Activity: Scan the listing for the word "mychild", and copy out each line where it is found.

Provided data:
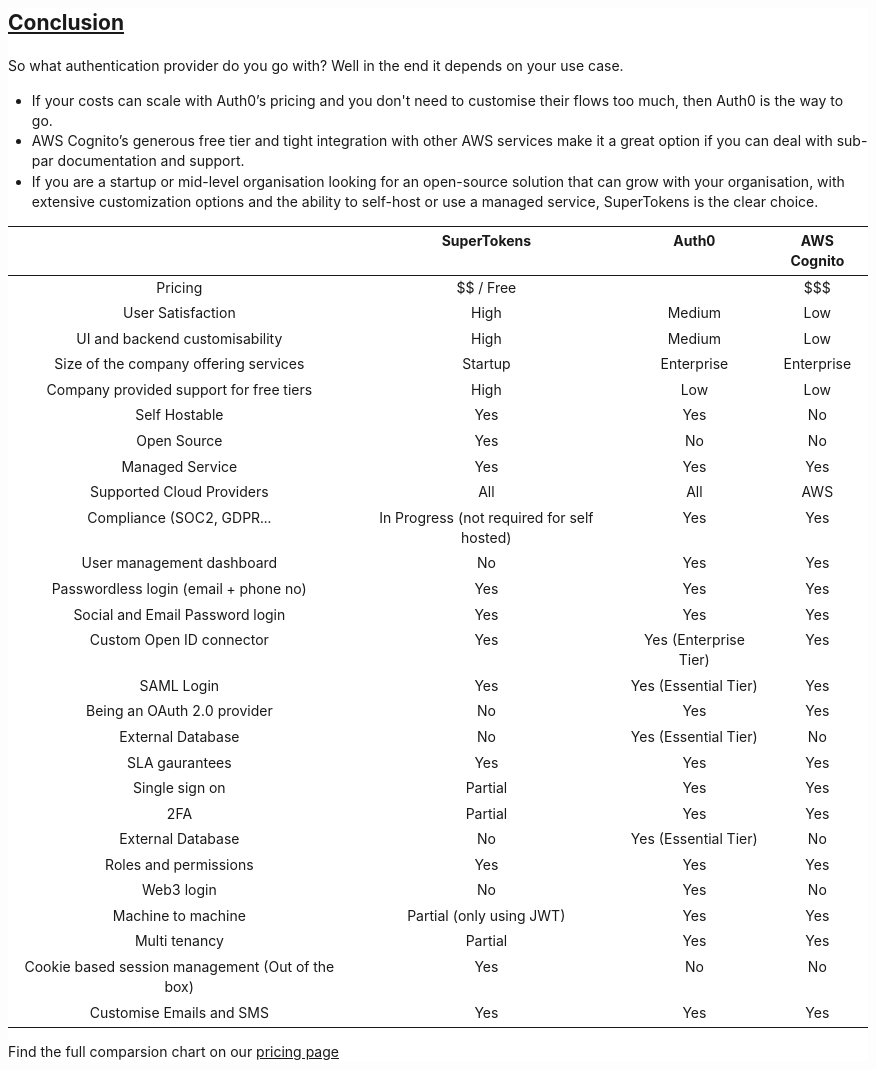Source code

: ## <a name="conclusion" href="" >Conclusion </a>
So what authentication provider do you go with?
Well in the end it depends on your use case.

- If your costs can scale with Auth0’s pricing and you don't need to customise their flows too much, then Auth0 is the way to go. 
- AWS Cognito’s generous free tier and tight integration with other AWS services make it a great option if you can deal with sub-par documentation and support.
- If you are a startup or mid-level organisation looking for an open-source solution that can grow with your organisation, with extensive customization options and the ability to self-host or use a managed service, SuperTokens is the clear choice. 

|  | SuperTokens | Auth0 | AWS Cognito |
|:---:|:---:|:---:|:---:|
| Pricing | $$ / Free | $$$$ | $$$ |
| User Satisfaction | High | Medium | Low |
| UI and backend customisability | High | Medium | Low |
| Size of the company offering services | Startup | Enterprise | Enterprise |
| Company provided support for free tiers | High | Low | Low  |
| Self Hostable | Yes | Yes | No |
| Open Source | Yes | No | No |
| Managed Service | Yes | Yes | Yes |
| Supported Cloud Providers | All | All | AWS |
| Compliance (SOC2, GDPR... | In Progress  (not required for self hosted) | Yes | Yes | Self hosted -  so not required 
| User management dashboard | No | Yes | Yes | 
| Passwordless login (email + phone no) | Yes | Yes | Yes |
| Social and Email Password login | Yes | Yes | Yes |
| Custom Open ID connector | Yes | Yes (Enterprise Tier) | Yes |
| SAML Login | Yes | Yes (Essential Tier) | Yes |
| Being an OAuth 2.0 provider | No | Yes | Yes |
| External Database | No | Yes (Essential Tier) | No |
| SLA gaurantees | Yes | Yes | Yes |
| Single sign on | Partial | Yes | Yes |
| 2FA | Partial | Yes | Yes | Yes |
| External Database | No | Yes (Essential Tier) | No |
| Roles and permissions | Yes | Yes | Yes |
| Web3 login | No | Yes | No |
| Machine to machine | Partial (only using JWT) | Yes | Yes |
| Multi tenancy | Partial | Yes | Yes |
| Cookie based session management (Out of the box) | Yes | No | No |
| Customise Emails and SMS | Yes | Yes | Yes |

Find the full comparsion chart on our [pricing page](https://supertokens.com/pricing)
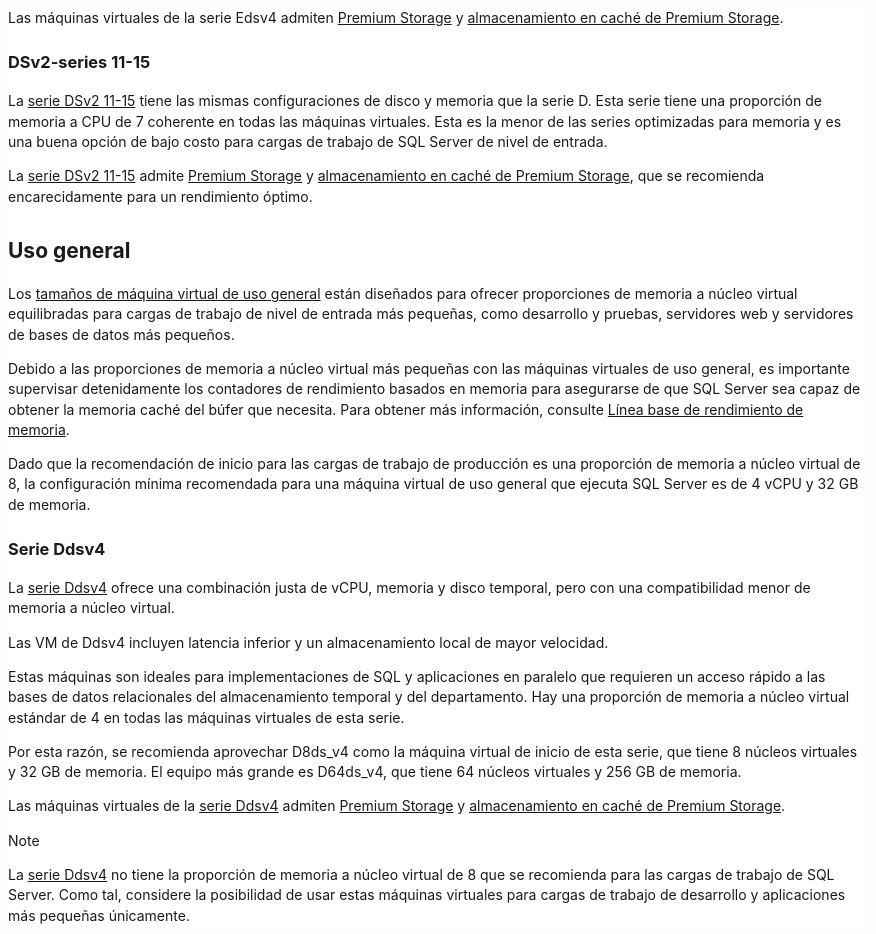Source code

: Las máquinas virtuales de la serie Edsv4 admiten [Premium Storage](../../../virtual-machines/premium-storage-performance.md) y [almacenamiento en caché de Premium Storage](../../../virtual-machines/premium-storage-performance.md#disk-caching).

### <a name="dsv2-series-11-15"></a>DSv2-series 11-15

La [serie DSv2 11-15](../../../virtual-machines/dv2-dsv2-series-memory.md#dsv2-series-11-15) tiene las mismas configuraciones de disco y memoria que la serie D. Esta serie tiene una proporción de memoria a CPU de 7 coherente en todas las máquinas virtuales. Esta es la menor de las series optimizadas para memoria y es una buena opción de bajo costo para cargas de trabajo de SQL Server de nivel de entrada.

La [serie DSv2 11-15](../../../virtual-machines/dv2-dsv2-series-memory.md#dsv2-series-11-15) admite [Premium Storage](../../../virtual-machines/premium-storage-performance.md) y [almacenamiento en caché de Premium Storage](../../../virtual-machines/premium-storage-performance.md#disk-caching), que se recomienda encarecidamente para un rendimiento óptimo.

## <a name="general-purpose"></a>Uso general

Los [tamaños de máquina virtual de uso general](../../../virtual-machines/sizes-general.md) están diseñados para ofrecer proporciones de memoria a núcleo virtual equilibradas para cargas de trabajo de nivel de entrada más pequeñas, como desarrollo y pruebas, servidores web y servidores de bases de datos más pequeños. 

Debido a las proporciones de memoria a núcleo virtual más pequeñas con las máquinas virtuales de uso general, es importante supervisar detenidamente los contadores de rendimiento basados en memoria para asegurarse de que SQL Server sea capaz de obtener la memoria caché del búfer que necesita. Para obtener más información, consulte [Línea base de rendimiento de memoria](performance-guidelines-best-practices-collect-baseline.md#memory). 

Dado que la recomendación de inicio para las cargas de trabajo de producción es una proporción de memoria a núcleo virtual de 8, la configuración mínima recomendada para una máquina virtual de uso general que ejecuta SQL Server es de 4 vCPU y 32 GB de memoria. 

### <a name="ddsv4-series"></a>Serie Ddsv4

La [serie Ddsv4](../../../virtual-machines/ddv4-ddsv4-series.md) ofrece una combinación justa de vCPU, memoria y disco temporal, pero con una compatibilidad menor de memoria a núcleo virtual. 

Las VM de Ddsv4 incluyen latencia inferior y un almacenamiento local de mayor velocidad.

Estas máquinas son ideales para implementaciones de SQL y aplicaciones en paralelo que requieren un acceso rápido a las bases de datos relacionales del almacenamiento temporal y del departamento. Hay una proporción de memoria a núcleo virtual estándar de 4 en todas las máquinas virtuales de esta serie. 

Por esta razón, se recomienda aprovechar D8ds_v4 como la máquina virtual de inicio de esta serie, que tiene 8 núcleos virtuales y 32 GB de memoria. El equipo más grande es D64ds_v4, que tiene 64 núcleos virtuales y 256 GB de memoria.

Las máquinas virtuales de la [serie Ddsv4](../../../virtual-machines/ddv4-ddsv4-series.md) admiten [Premium Storage](../../../virtual-machines/premium-storage-performance.md) y [almacenamiento en caché de Premium Storage](../../../virtual-machines/premium-storage-performance.md#disk-caching).

> [!NOTE]
> La [serie Ddsv4](../../../virtual-machines/ddv4-ddsv4-series.md) no tiene la proporción de memoria a núcleo virtual de 8 que se recomienda para las cargas de trabajo de SQL Server. Como tal, considere la posibilidad de usar estas máquinas virtuales para cargas de trabajo de desarrollo y aplicaciones más pequeñas únicamente.
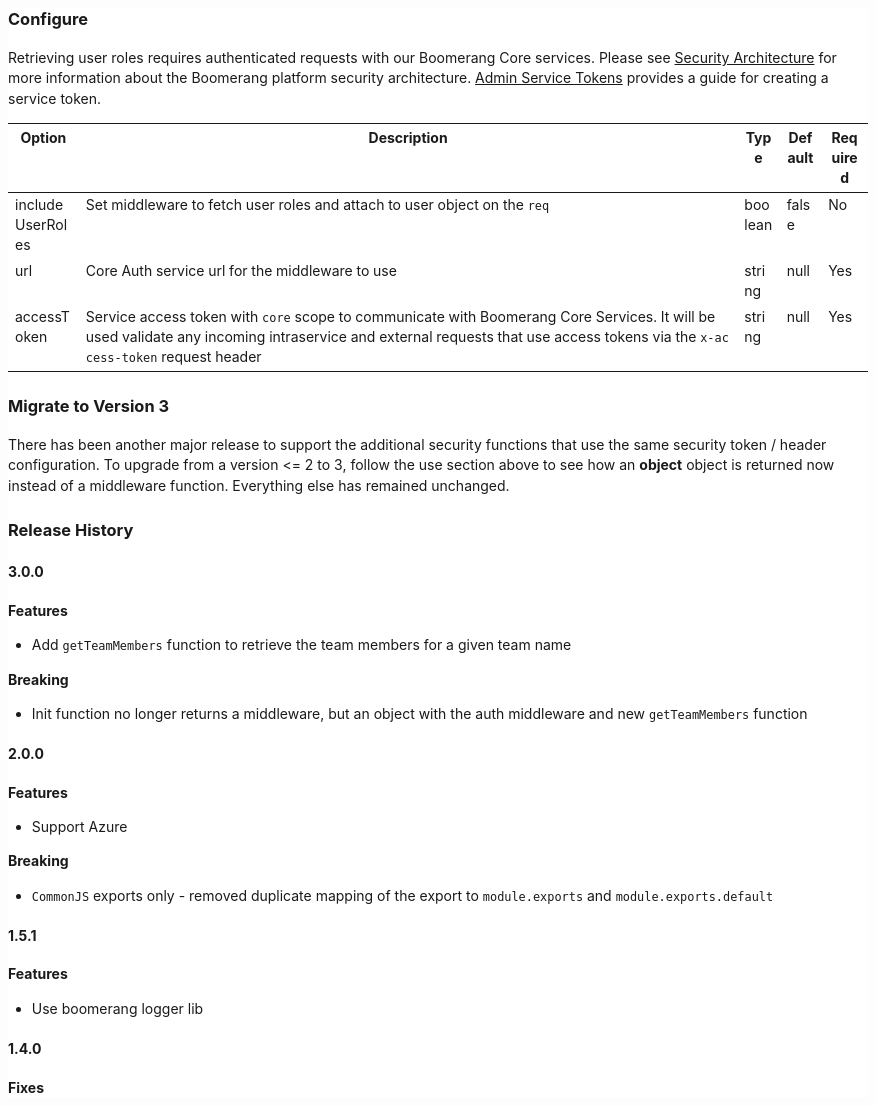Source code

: ### Configure

Retrieving user roles requires authenticated requests with our Boomerang Core services. Please see [Security Architecture](https://launch.boomerangplatform.net/docs/boomerang/architecture/security-architecture) for more information about the Boomerang platform security architecture. [Admin Service Tokens](https://launch.boomerangplatform.net/docs/boomerang-core/how-to-admin/service-tokens) provides a guide for creating a service token.

| Option           | Description                                                                                                                                                                                                                 | Type    | Default | Required |
| ---------------- | --------------------------------------------------------------------------------------------------------------------------------------------------------------------------------------------------------------------------- | ------- | ------- | -------- |
| includeUserRoles | Set middleware to fetch user roles and attach to user object on the `req`                                                                                                                                                   | boolean | false   | No       |
| url              | Core Auth service url for the middleware to use                                                                                                                                                                             | string  | null    | Yes      |
| accessToken      | Service access token with `core` scope to communicate with Boomerang Core Services. It will be used validate any incoming intraservice and external requests that use access tokens via the `x-access-token` request header | string  | null    | Yes      |

### Migrate to Version 3

There has been another major release to support the additional security functions that use the same security token / header configuration. To upgrade from a version <= 2 to 3, follow the use section above to see how an **object** object is returned now instead of a middleware function. Everything else has remained unchanged.

### Release History

#### 3.0.0

**Features**
- Add `getTeamMembers` function to retrieve the team members for a given team name

**Breaking**

- Init function no longer returns a middleware, but an object with the auth middleware and new `getTeamMembers` function

#### 2.0.0

**Features**

- Support Azure

**Breaking**

- `CommonJS` exports only - removed duplicate mapping of the export to `module.exports` and `module.exports.default`

#### 1.5.1

**Features**

- Use boomerang logger lib

#### 1.4.0

**Fixes**

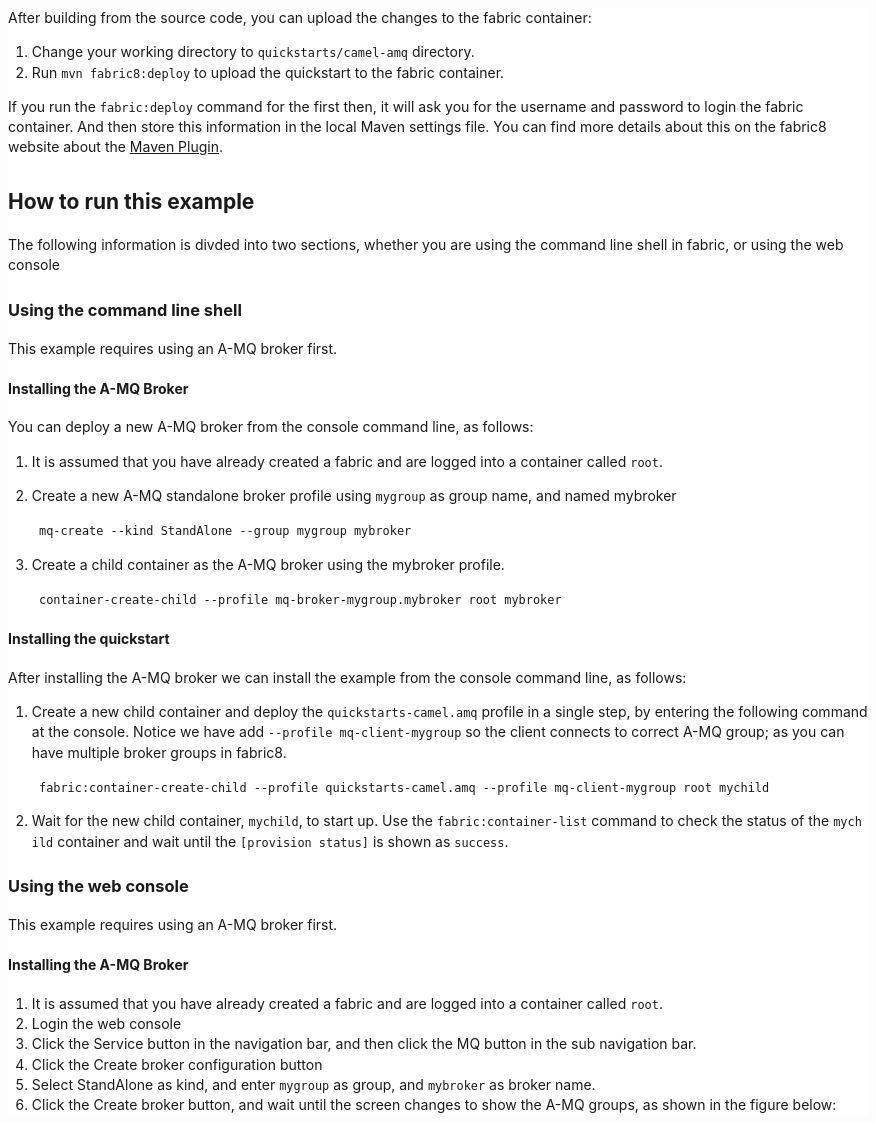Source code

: After building from the source code, you can upload the changes to the fabric container:

1. Change your working directory to `quickstarts/camel-amq` directory.
1. Run `mvn fabric8:deploy` to upload the quickstart to the fabric container.

If you run the `fabric:deploy` command for the first then, it will ask you for the username and password to login the fabric container.
And then store this information in the local Maven settings file. You can find more details about this on the fabric8 website about the [Maven Plugin](http://fabric8.io/gitbook/mavenPlugin.html).

## How to run this example

The following information is divded into two sections, whether you are using the command line shell in fabric, or using the web console

### Using the command line shell

This example requires using an A-MQ broker first.

#### Installing the A-MQ Broker

You can deploy a new A-MQ broker from the console command line, as follows:

1. It is assumed that you have already created a fabric and are logged into a container called `root`.
1. Create a new A-MQ standalone broker profile using `mygroup` as group name, and named mybroker 

        mq-create --kind StandAlone --group mygroup mybroker

1. Create a child container as the A-MQ broker using the mybroker profile.

        container-create-child --profile mq-broker-mygroup.mybroker root mybroker

#### Installing the quickstart

After installing the A-MQ broker we can install the example from the console command line, as follows:

1. Create a new child container and deploy the `quickstarts-camel.amq` profile in a single step, by entering the
 following command at the console. Notice we have add `--profile mq-client-mygroup` so the client connects to correct A-MQ group; as you can have multiple broker groups in fabric8.

        fabric:container-create-child --profile quickstarts-camel.amq --profile mq-client-mygroup root mychild

1. Wait for the new child container, `mychild`, to start up. Use the `fabric:container-list` command to check the status of the `mychild` container and wait until the `[provision status]` is shown as `success`.

### Using the web console

This example requires using an A-MQ broker first.

#### Installing the A-MQ Broker

1. It is assumed that you have already created a fabric and are logged into a container called `root`.
1. Login the web console
1. Click the Service button in the navigation bar, and then click the MQ button in the sub navigation bar.
1. Click the Create broker configuration button
1. Select StandAlone as kind, and enter `mygroup` as group, and `mybroker` as broker name.
1. Click the Create broker button, and wait until the screen changes to show the A-MQ groups, as shown in the figure below:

Task result:
        fabric:container-create-child --profile quickstarts-camel.amq --profile mq-client-mygroup root mychild
1. Wait for the new child container, `mychild`, to start up. Use the `fabric:container-list` command to check the status of the `mychild` container and wait until the `[provision status]` is shown as `success`.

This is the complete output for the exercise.